Thursday, March 9, 2017

Is Kahneman’s book "Thinking, Fast and Slow" relevant for evolution theories?

Yes it is. Daniel Kahneman defines fast thinking as the kind of thinking that is most efficient when you are under an attack, in a traffic situation etc. Fast thinking focuses on only a part of the problem in order to find a good enough solution fast. In other situations one should rather prefer slow thinking in order to be sure the right solution is selected. But he showed that it is easy to be fooled to think too fast also in situations when there is more than enough time available for thinking. Highly relevant variables or processes may be seen as unimportant, but only thorough thinking can determine if that is true. He had seen that the distinction between the two ways of thinking is relevant in his profession, economics.
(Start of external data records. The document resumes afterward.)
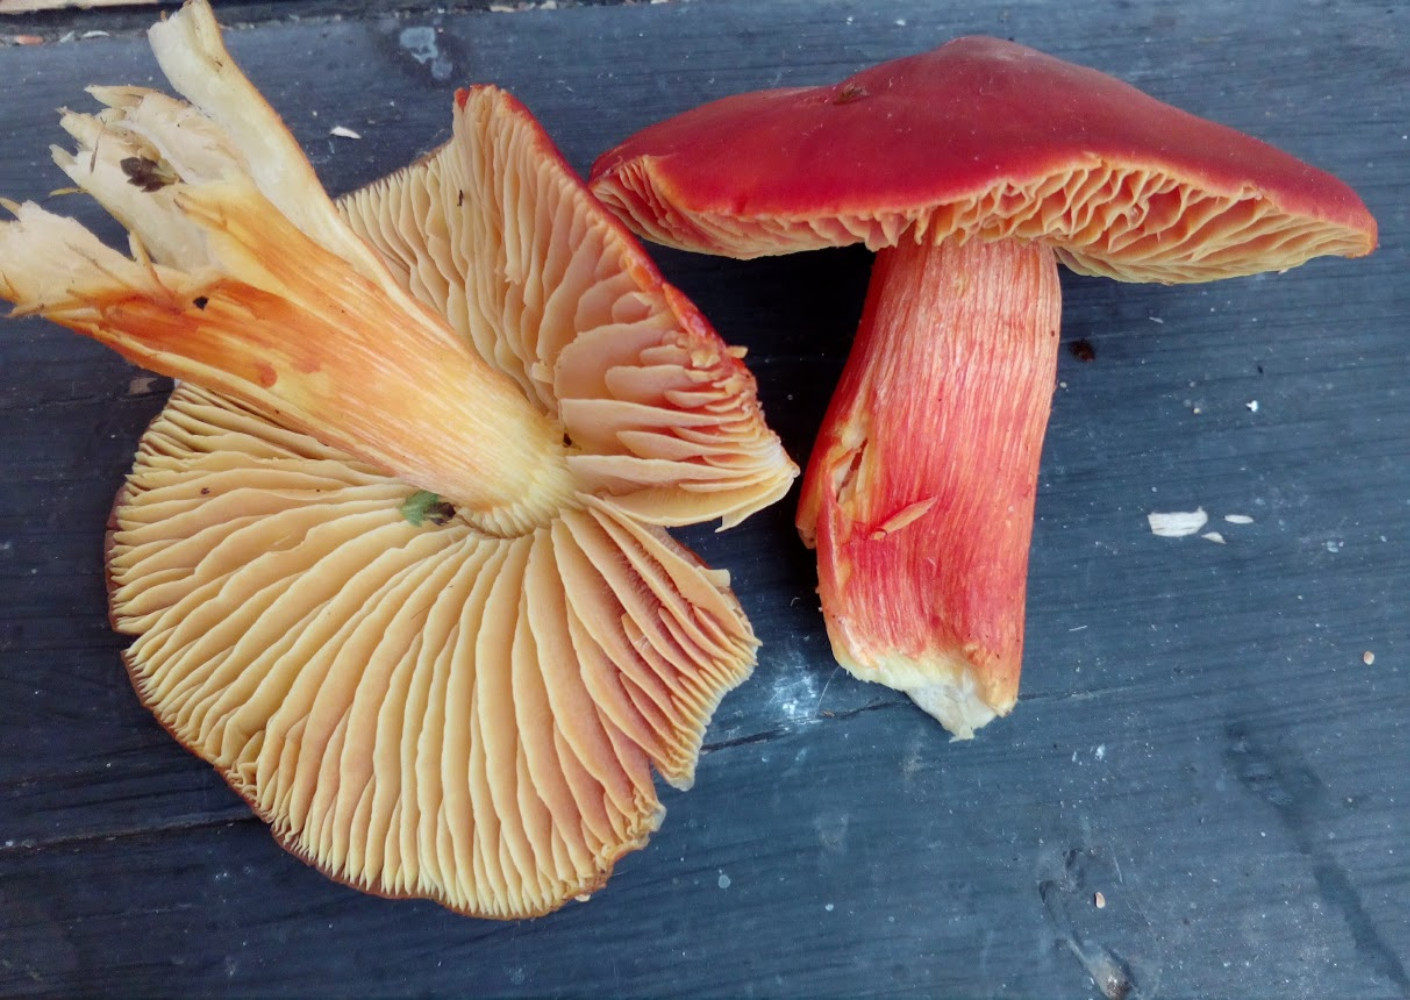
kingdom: Fungi
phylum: Basidiomycota
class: Agaricomycetes
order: Agaricales
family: Hygrophoraceae
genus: Hygrocybe
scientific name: Hygrocybe punicea
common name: skarlagen-vokshat
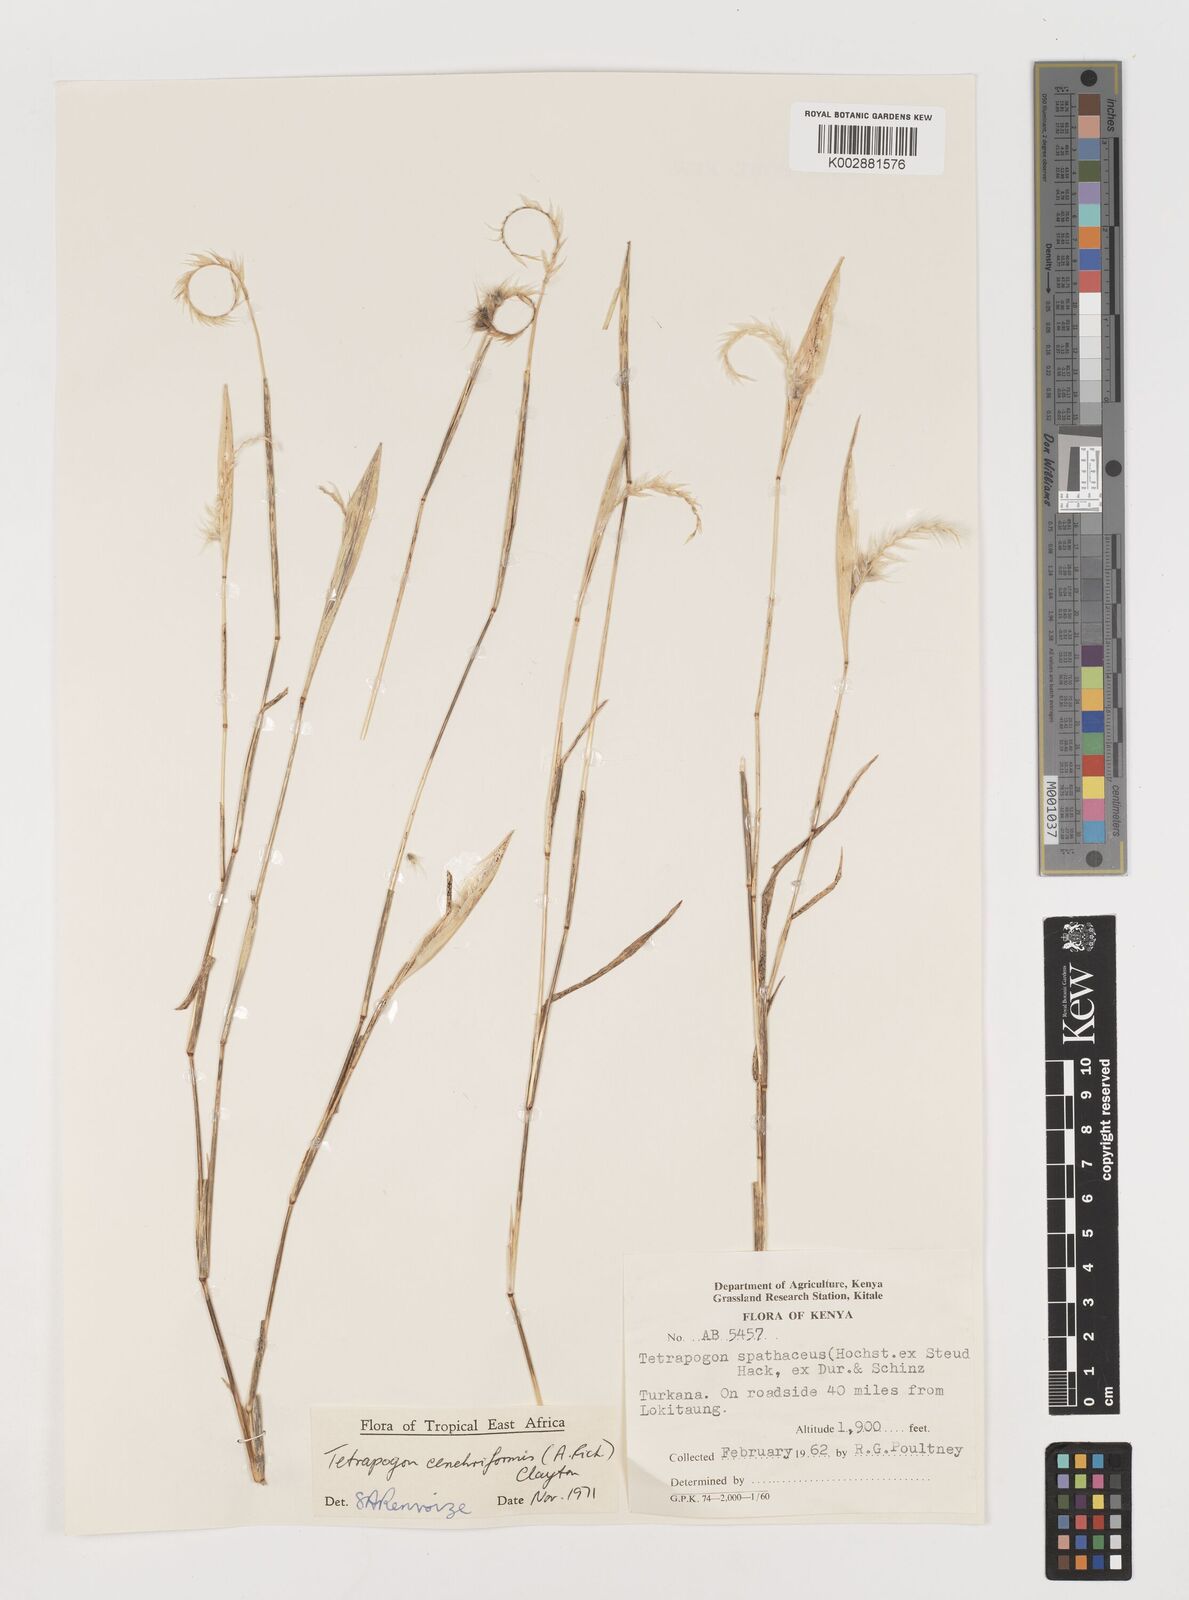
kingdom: Plantae
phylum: Tracheophyta
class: Liliopsida
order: Poales
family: Poaceae
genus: Tetrapogon
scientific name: Tetrapogon cenchriformis
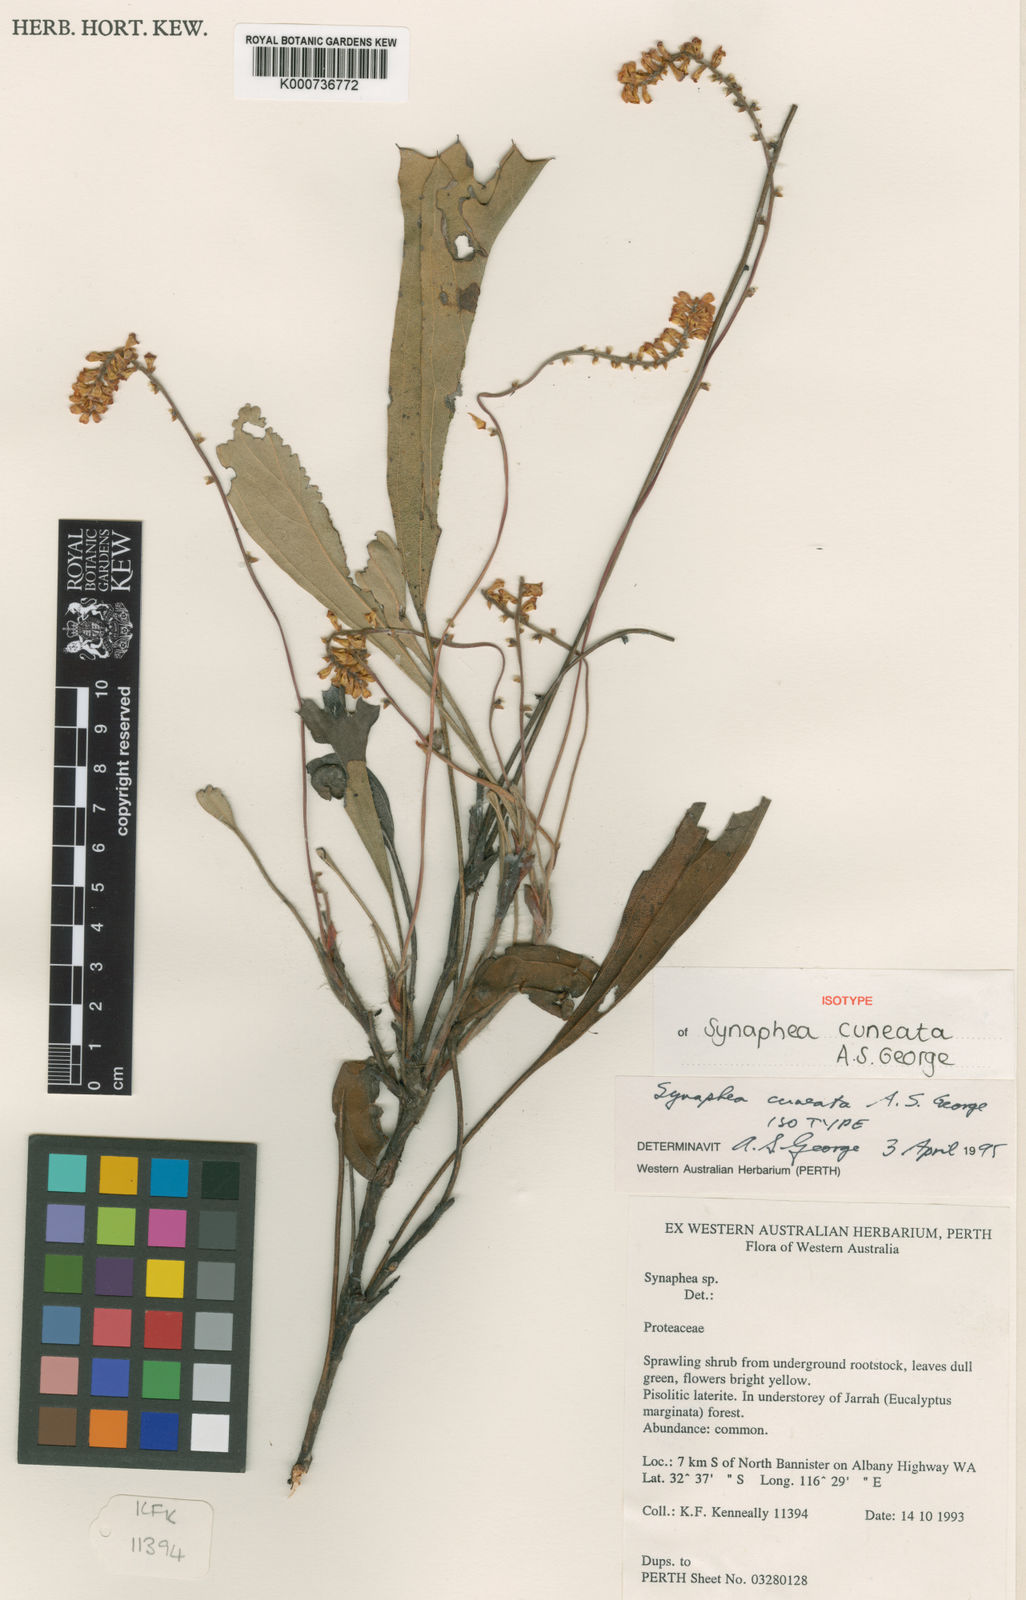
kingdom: Plantae
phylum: Tracheophyta
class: Magnoliopsida
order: Proteales
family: Proteaceae
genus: Synaphea
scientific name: Synaphea cuneata
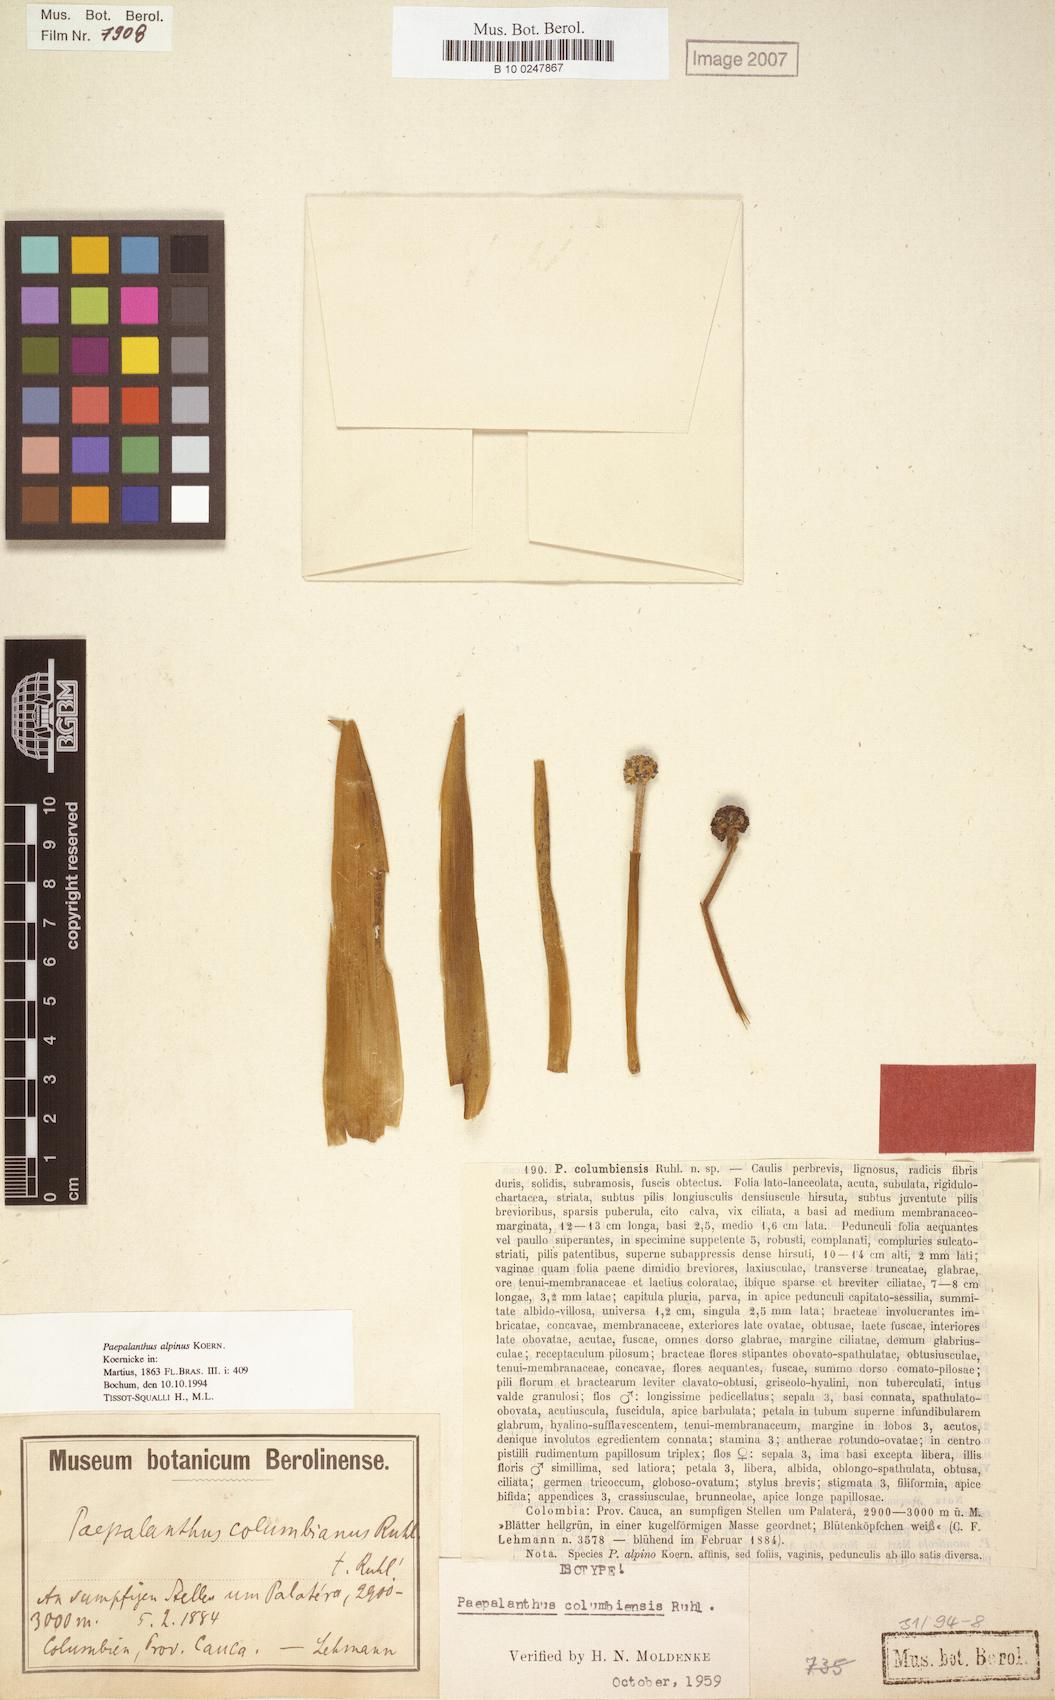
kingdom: Plantae
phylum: Tracheophyta
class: Liliopsida
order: Poales
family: Eriocaulaceae
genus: Paepalanthus
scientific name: Paepalanthus alpinus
But I will show that there are also lots of examples of too fast thinking in evolution theories. I will here mention just three of them:

  1. The modern synthesis committee made a decision to see adaptation of allele frequencies in a population as controlled entirely by selection. That may have been a correct decision, but they also posited that evolution, i.e. speciation and creation of new features, was a direct result of such allele frequency changes. But that is a simplification that makes the conclusion incorrect. New features may only be created through the right series of mutations. 
  2. Margulis had to fight for a decade before her theory was accepted, and then one should expect that the thinking was thorough enough. But as I have shown, those that evaluated the theory and found that it was (nearly) proven did not evaluate all the other possibilities that could explain their observations. 
  3. Nick Lane presented "proofs" for a theory that increase of membrane area is needed to support more genes. I have shown that there are many missing links in his arguments.